- The paper introduces a universal checkpointing system for reconfigurable parallelism in large-scale DNN training using atomic checkpoints.
- It employs a pattern-based reconfiguration pipeline and optimizations such as nested parallel reconfiguration, redundancy-bypassing loading, and lazy invocation.
- Evaluation shows that UCP supports diverse parallelism strategies efficiently with minimal training overhead and enhanced fault recovery.
Universal Checkpointing for Reconfigurable Parallelism in Large-Scale DNN Training
Introduction
The study explores Universal Checkpointing (UCP), a system designed to address the challenges of reconfigurable parallelism in large-scale deep neural network (DNN) training. When training large DNNs, resizing and reconfiguring parallelism strategies without losing training efficiency or accuracy is crucial. Existing checkpointing mechanisms are tightly coupled with specific parallelism strategies, limiting their adaptability. The UCP aims to resolve this limitation by introducing a flexible checkpointing system supporting a broad range of parallelism strategies.
Atomic Checkpoints
UCP departs from conventional tightly-coupled checkpointing systems by leveraging atomic checkpoints, an abstraction that decouples checkpoint data from specific parallelism strategies or hardware configurations. This decoupling allows UCP to offer a flexible and universal format for saving model states. An atomic checkpoint represents a consolidated view of a model's parameters, allowing seamless transitioning between different form factors in which DNN models might be configured or trained.

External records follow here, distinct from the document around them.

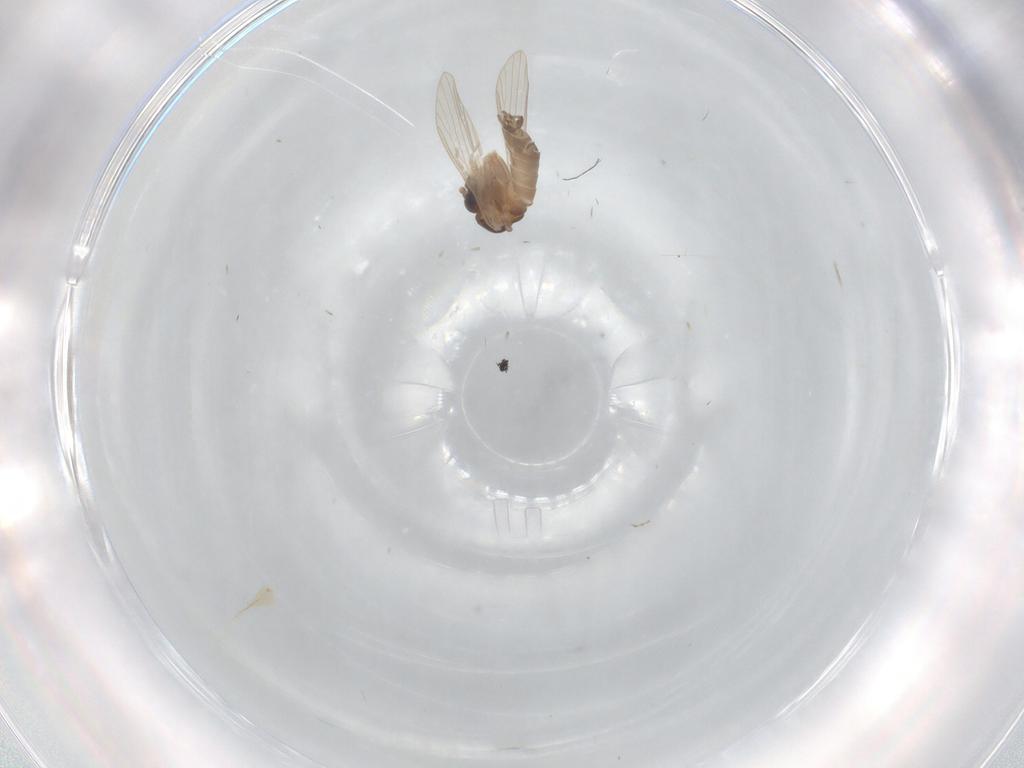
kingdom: Animalia
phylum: Arthropoda
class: Insecta
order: Diptera
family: Psychodidae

Figure 1: Existing distributed checkpoints are highly coupled to specific model parallelism strategy. Each worker in ZeRO-3 saves its own unique sharded model parameters (P) and optimizer states (OS). Reconfiguring ZeRO-3 requires altering each sharded parameter and optimizer states.
Pattern-Based Reconfiguration
The pattern-based reconfiguration pipeline constitutes the core of UCP's strategy to achieve seamless parallelism reconfiguration. By recognizing pre-defined tensor patterns in model parameters—such as replicates, sharded, unique, and more—UCP utilizes pattern-based transformation operations, which allow the system to automatically adapt parameter storage and retrieval processes to suit the target parallelism strategy.
Figure 2: Overview of UCP system design. UCP enables flexible and efficient reconfiguration from any Source parallelism strategy, e.g., Psrc​ (ZeRO-1 + PP) = (DP=2, PP=4) to any Target parallelism strategy, e.g., Ptgt​ (3D-Parallel) = (DP=2, TP=2, PP=2), via {atomic checkpoints}, {pattern-based reconfiguration pipeline}, and efficient optimizations such as {nested parallel reconfiguration}.
Efficient Reconfiguration
Efficiency in UCP is achieved through three core optimizations:
- Nested Parallel Reconfiguration: UCP employs a MapReduce framework to handle reconfiguration, leveraging multiple nodes and processors to distribute the data transformation workload efficiently.
- Redundancy-Bypassing Loading: By eliminating redundant loading in DP groups and utilizing fast GPU interconnects, UCP optimizes the loading phase and minimizes I/O pressure.
- Lazy Reconfiguration Invocation: The system optimizes performance by triggering reconfiguration only when necessary, thus preserving training speeds and preventing excessive computing overhead.
Figure 3: Illustration of the nested parallel reconfiguration process of UCP. UCP leverages a MapReduce-based approach to utilize the aggregated compute and bandwidth of multi-node multi-processors to convert distributed checkpoints into atomic checkpoints in parallel. Meanwhile, it performs careful load balancing to avoid the straggle problem.
Evaluation and Impact
The evaluation of UCP demonstrates its capability to support a broader set of reconfigurable parallelism strategies, achieving higher flexibility compared to existing systems like DCP and MCP. UCP proves effective across various model sizes, scales efficiently with the size of the networks, and maintains a minimal overhead on the total training time. This system enables efficient fault recovery and dynamic resource utilization in large-scale distributed training environments, improving throughput in potentially unstable hardware scenarios.
Figure 4: Time cost for converting distributed checkpoints to UCP atomic checkpoints with sequential (S.Q.) and nested parallel (N.P) approach across different model sizes.
Conclusion
UCP represents a significant advancement in distributed DNN training by enabling flexible and efficient reconfiguration through atomic checkpoints and a pattern-based reconfiguration framework. It broadens the adaptability of training strategies across different hardware configurations without compromising system efficiency or model accuracy. The development of UCP marks a step forward in managing the complexity and dynamism of large-scale AI training systems.